No despacho final de mais de quatro mil páginas da “Operação Marquês”, com as conclusões em outubro de 2017 da investigação criminal ao caso em que o ex-primeiro-ministro José Sócrates e Ricardo Salgado estão acusados de corrupção, com o banqueiro a ter corrompido alegadamente o chefe de governo por causa da Portugal Telecom e de complexas manobras nos bastidores para manter a operadora de telecomunicações (e a sua subsidiária PT Multimédia) debaixo do controlo do Grupo Espírito Santo durante a tentativa de compra por parte da Sonae, a Colaney nunca é referida, mas há um outro acionista de referência da própria Portugal Telecom que é descrito pelos procuradores como estando envolvido na intriga e que também aparece no relatório confidencial descoberto nos “Paradise Papers”.

Trata-se da Telexpress Investments Limited, uma companhia offshore incorporada nas Ilhas Caimão e que faz parte da lista dos 10 maiores depositantes em 2004 na filial do BES naquele paraíso fiscal. Segundo essa lista, incluída no relatório confidencial entregue às autoridades bancárias locais, a Telexpress Investments tinha depósitos de 12,8 milhões de dólares. Esta offshore adquiriu uma posição de 2,04% da Portugal Telecom em dezembro de 2001 — na mesma altura em que a Colaney entrou na PT Multimédia — por 137 milhões de euros.

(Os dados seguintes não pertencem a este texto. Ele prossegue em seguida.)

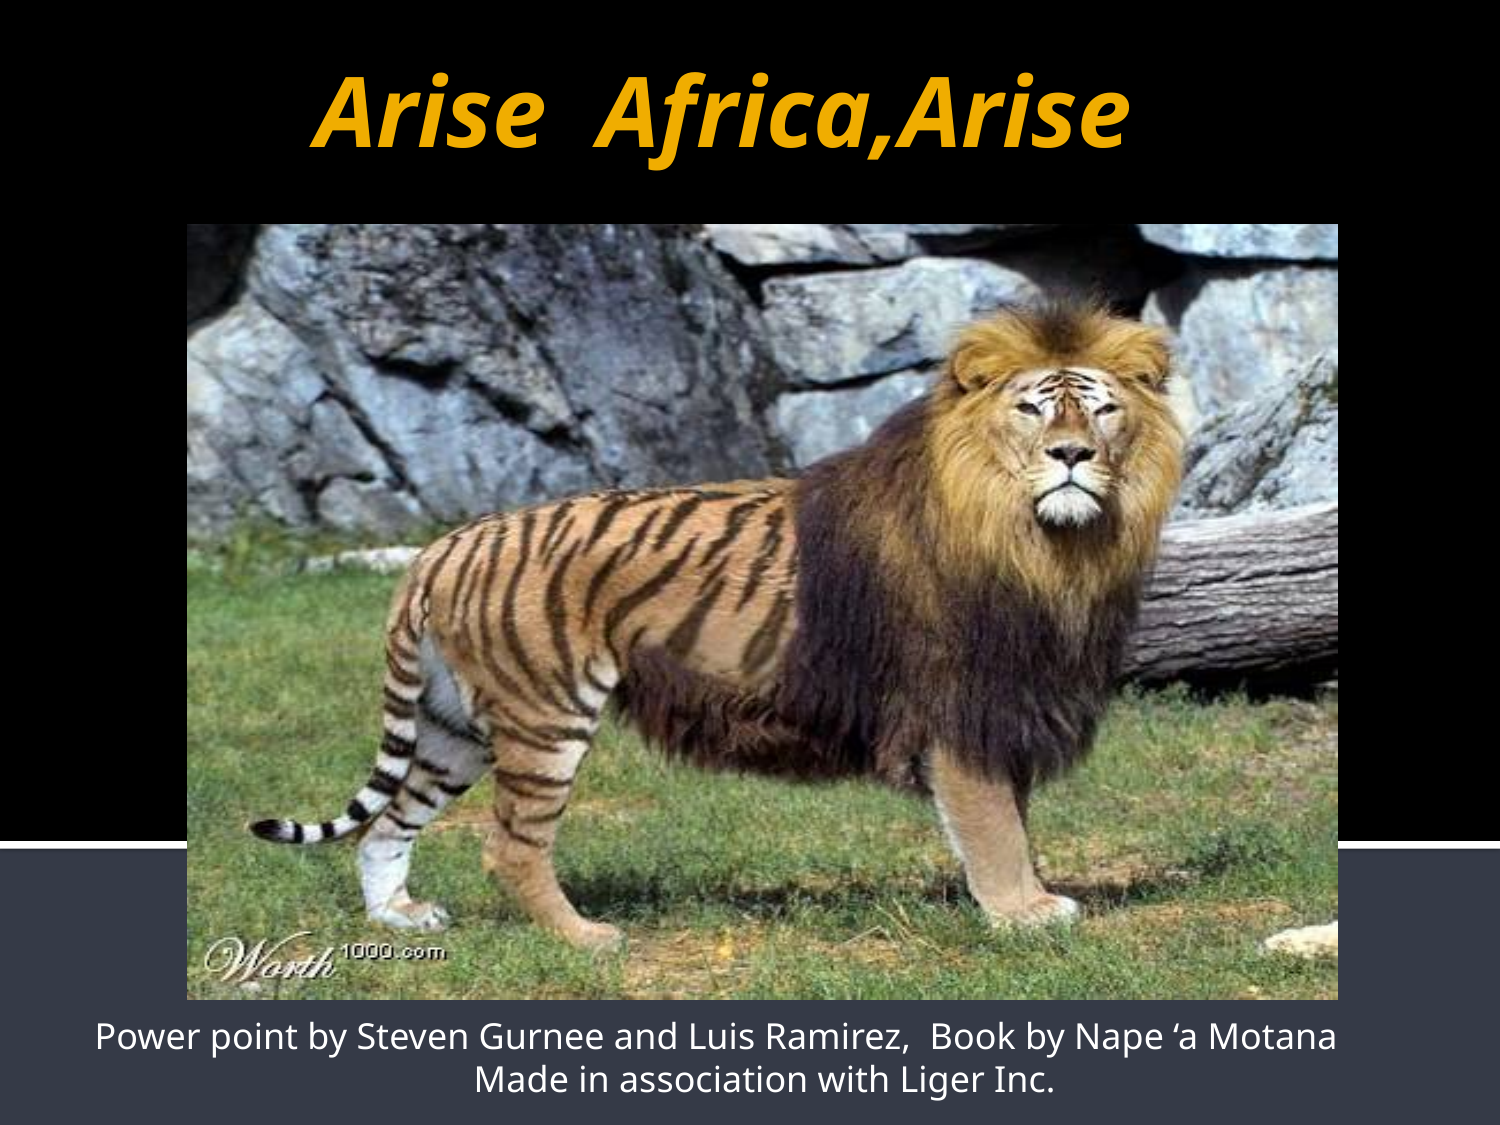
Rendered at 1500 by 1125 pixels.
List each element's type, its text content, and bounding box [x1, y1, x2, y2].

picture [187, 224, 1338, 1000]
subtitle Power point by Steven Gurnee and Luis Ramirez, Book by Nape ‘a Motana Made in association with Liger Inc. [75, 987, 1400, 1100]
title Arise Africa,Arise [300, 50, 1225, 200]
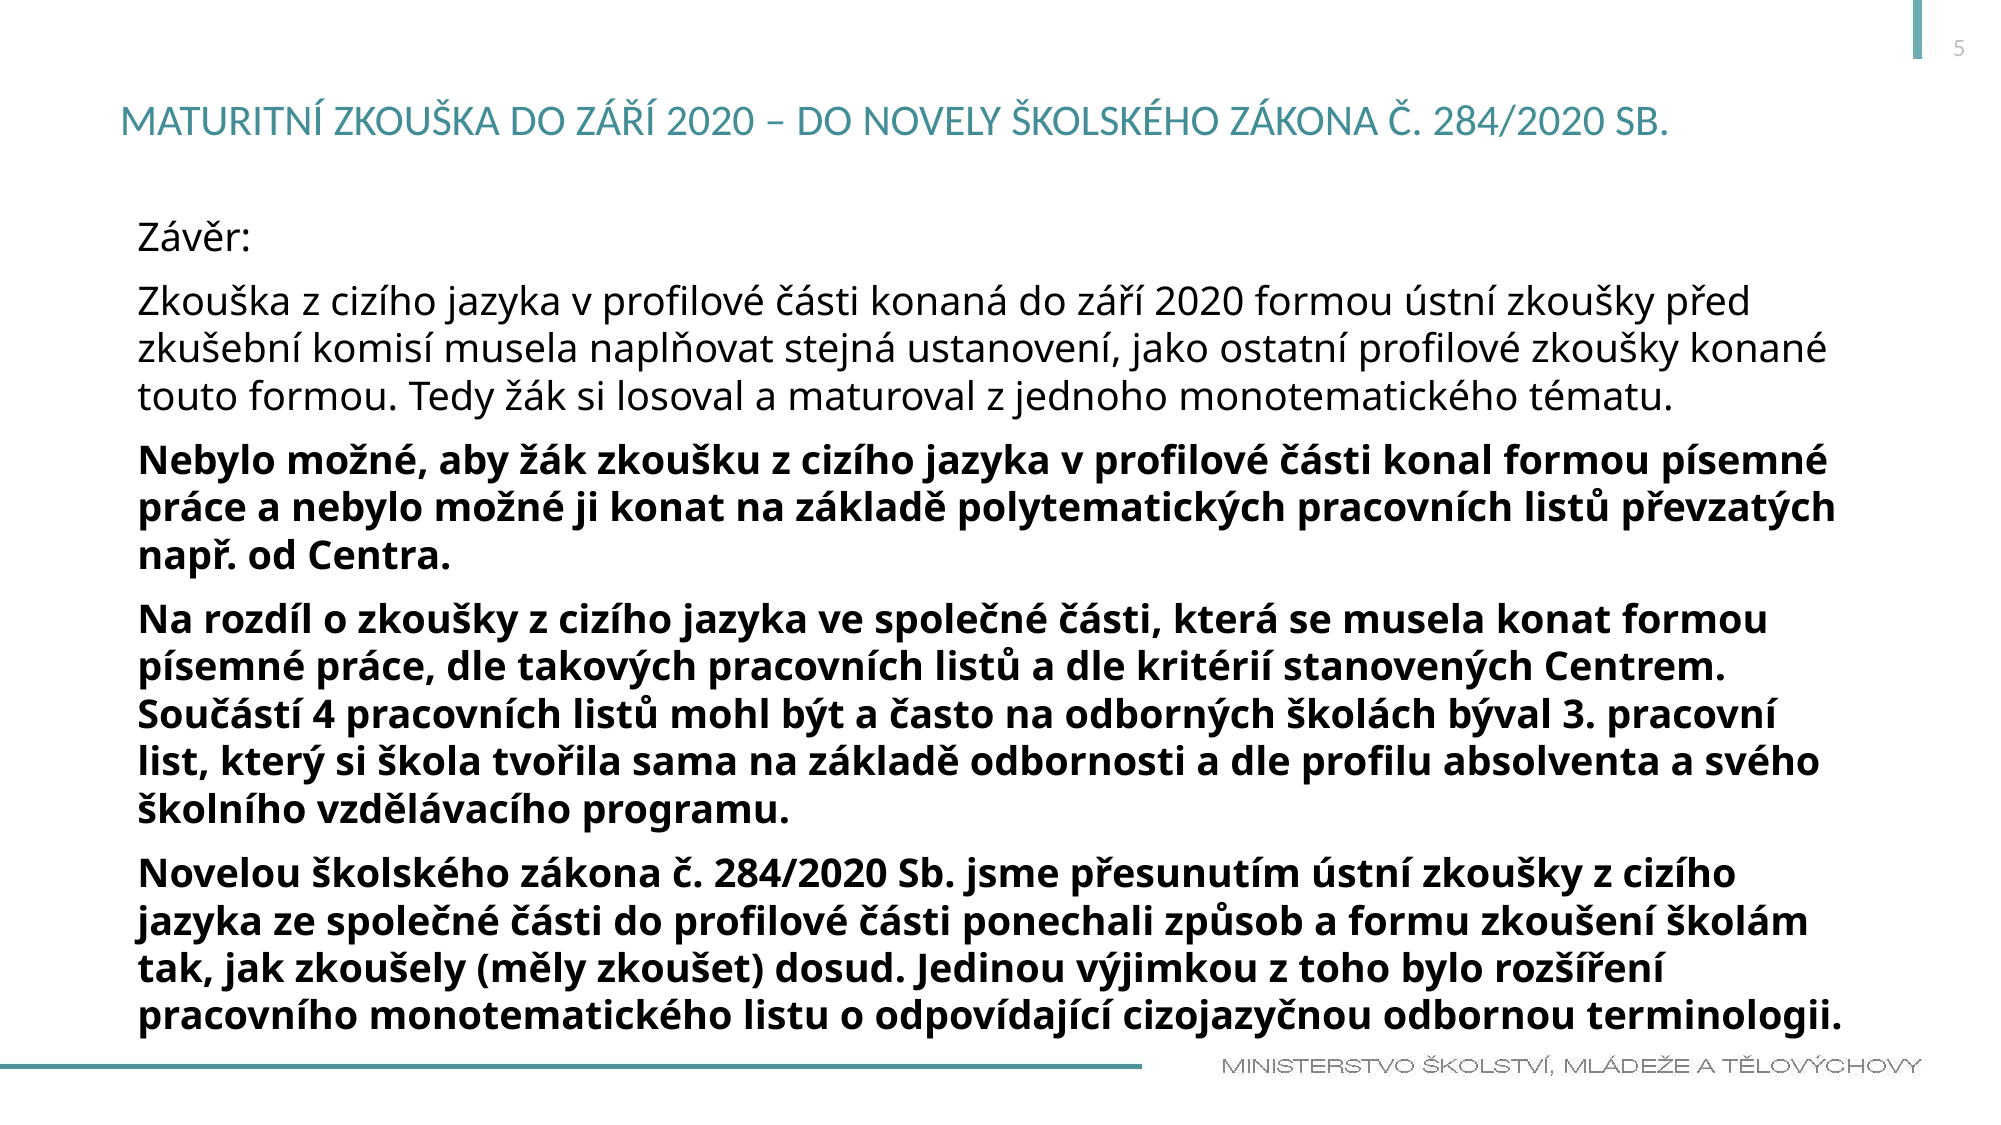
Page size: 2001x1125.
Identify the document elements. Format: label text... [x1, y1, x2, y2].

Segundo a acusação da “Operação Marquês”, a Telexpress era detida em partes iguais pela Gaulent Holdings, uma offshore do próprio GES, e pela Intertel Investments, uma offshore de Patrick Monteiro de Barros, amigo próximo de Ricardo Salgado que foi acionista e administrador do GES entre 1989 e 1996. Monteiro de Barros assumiu-se como chairman da Telexpress e, por via disso, tornou-se administrador da Portugal Telecom — alegadamente, para defender os interesses do GES. Mas em julho 2006, e, segundo os procuradores, “por estar descontente com a interferência do governo na PT”, o empresário vendeu a sua posição à Ongoing, de Nuno Vasconcellos, ainda antes da OPA da Sonae ter sido chumbada. O facto de Salgado ter continuado a controlar o universo PT terá permitido ao GES beneficiar de mais de 8 mil milhões de euros em dividendos e em empréstimos concedidos pela operadora àquele grupo financeiro até 2014.